## EXERCISE MATERIALS
+-------+

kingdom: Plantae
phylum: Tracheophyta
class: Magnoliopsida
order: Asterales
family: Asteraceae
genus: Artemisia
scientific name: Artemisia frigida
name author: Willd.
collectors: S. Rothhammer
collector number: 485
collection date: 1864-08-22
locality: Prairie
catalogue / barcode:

+-------+

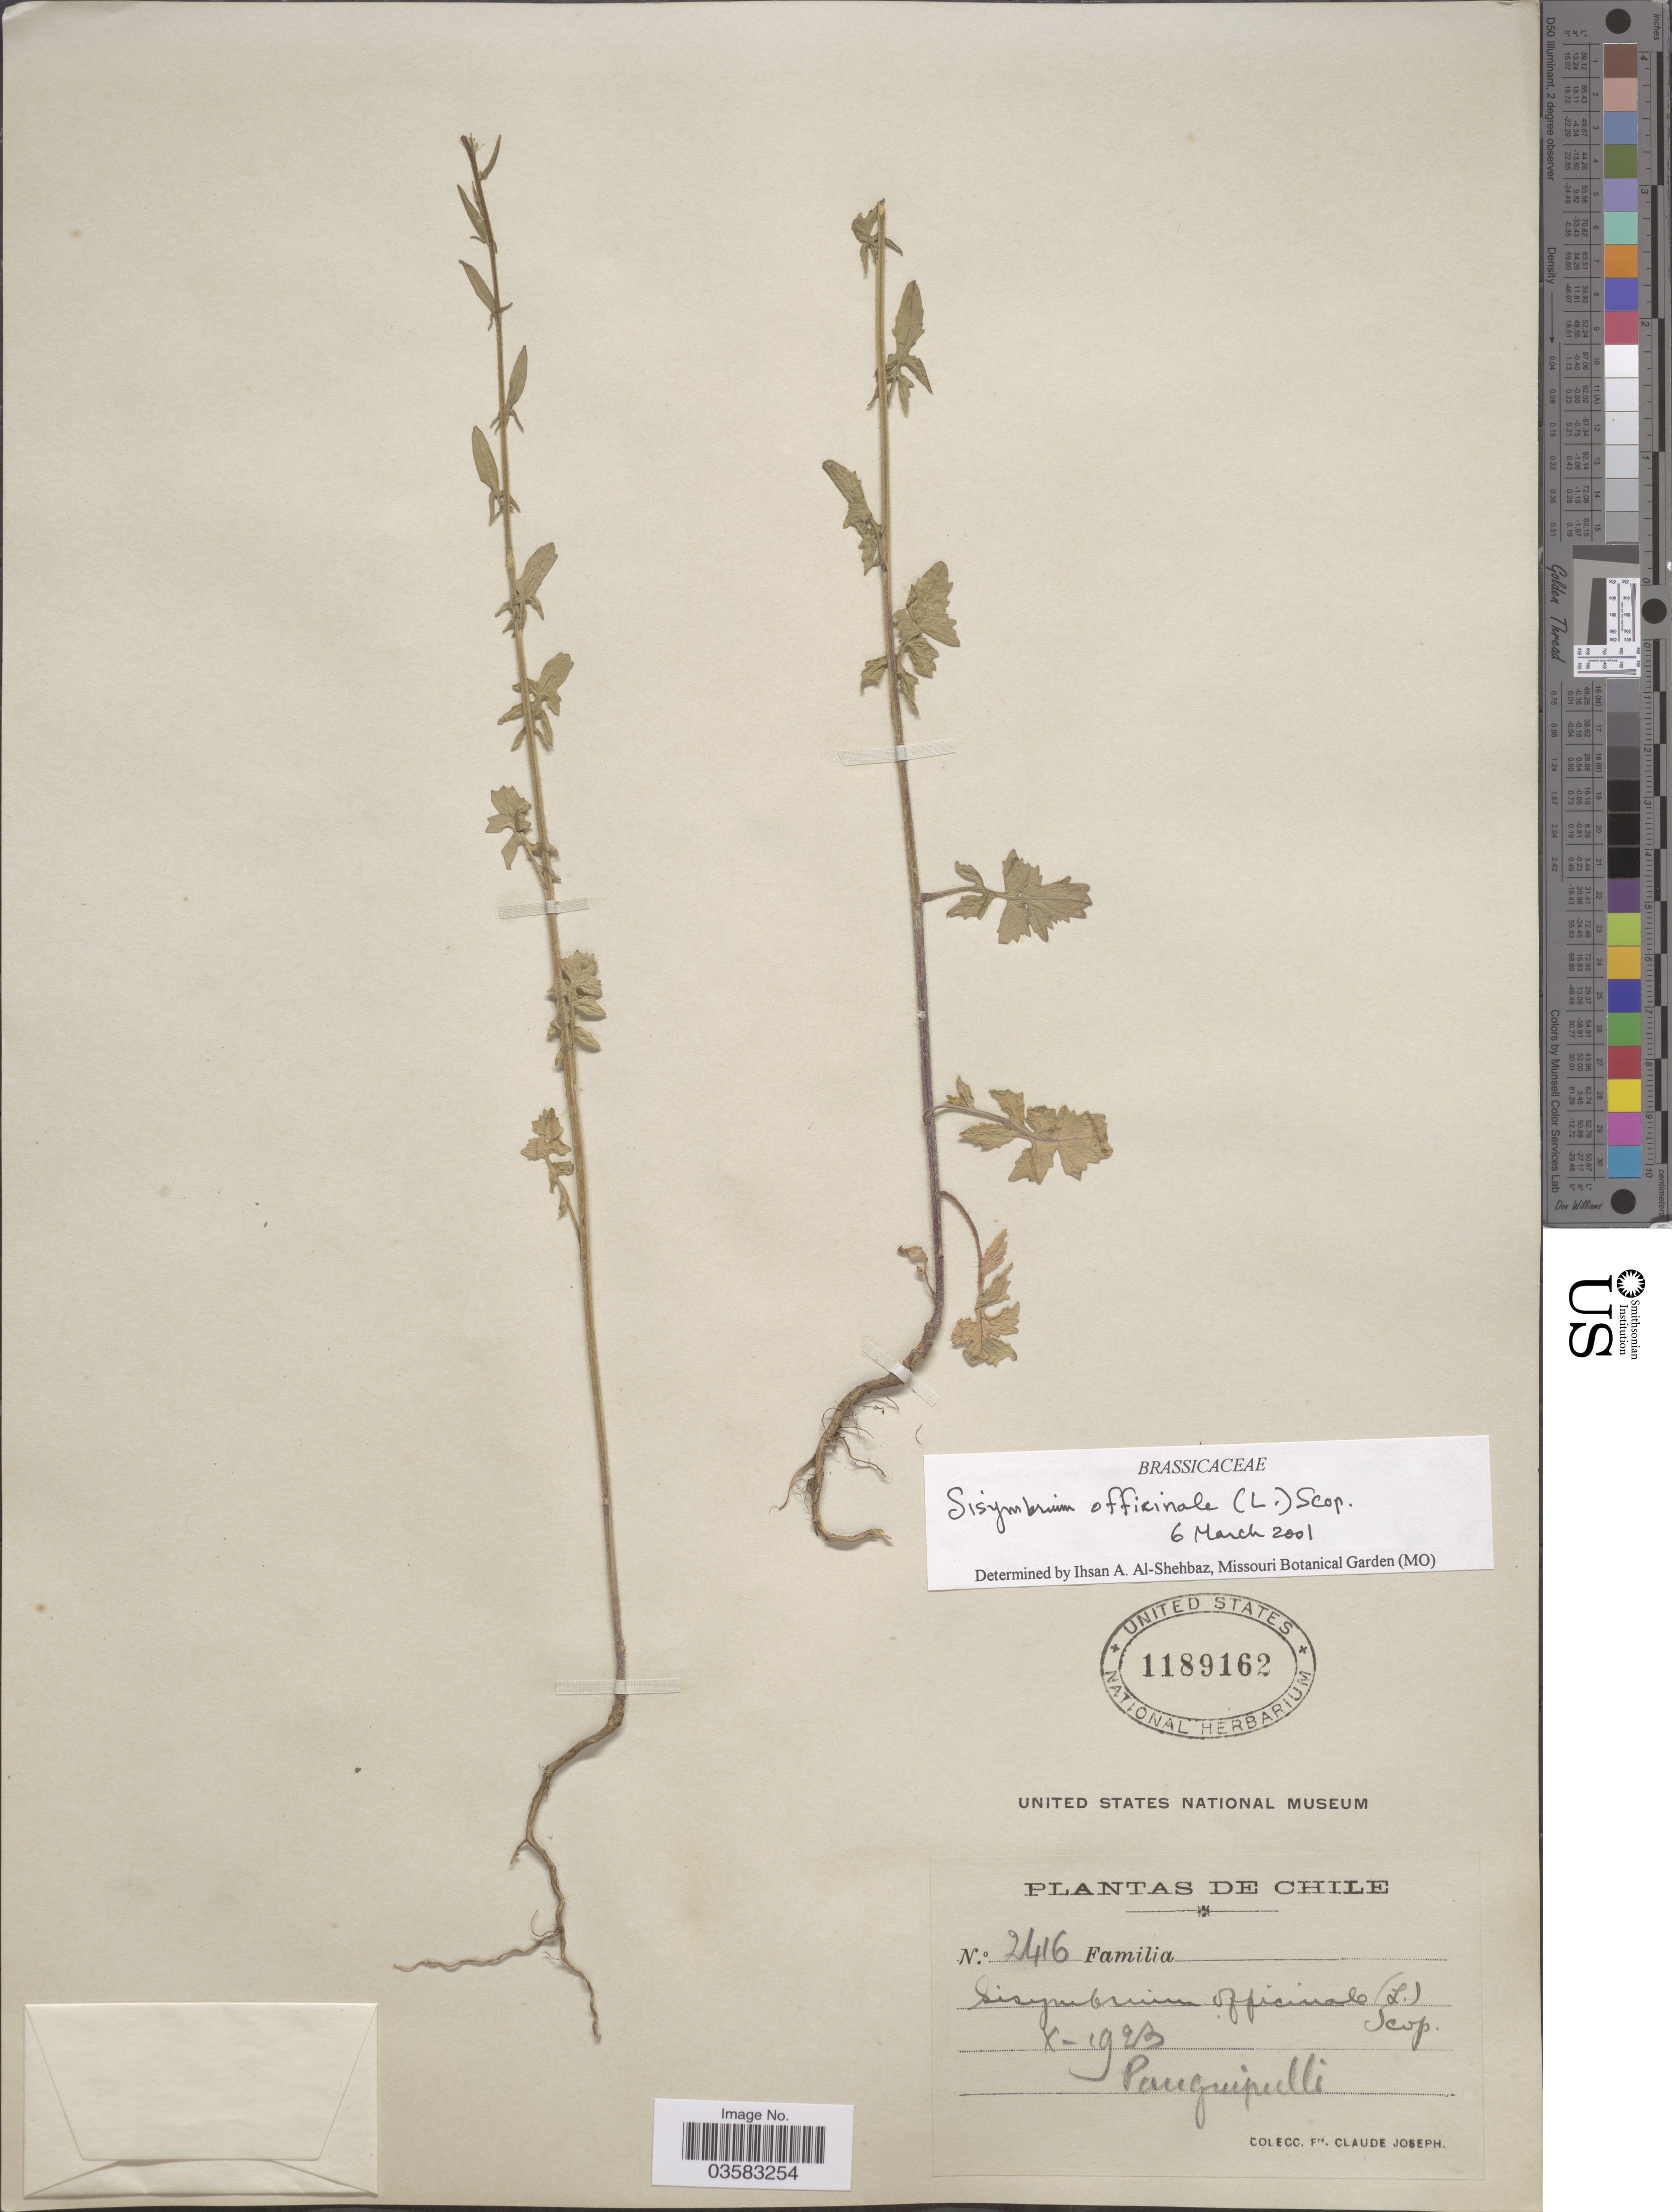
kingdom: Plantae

+-------+

## WORK TO COMPLETE
Copy the lines of the records above word for word, starting at the line that contains "collectors: S. Rothhammer" and ending at the line that contains "locality: Prairie", both included.

## EXPECTED OUTPUT
collectors: S. Rothhammer
collector number: 485
collection date: 1864-08-22
locality: Prairie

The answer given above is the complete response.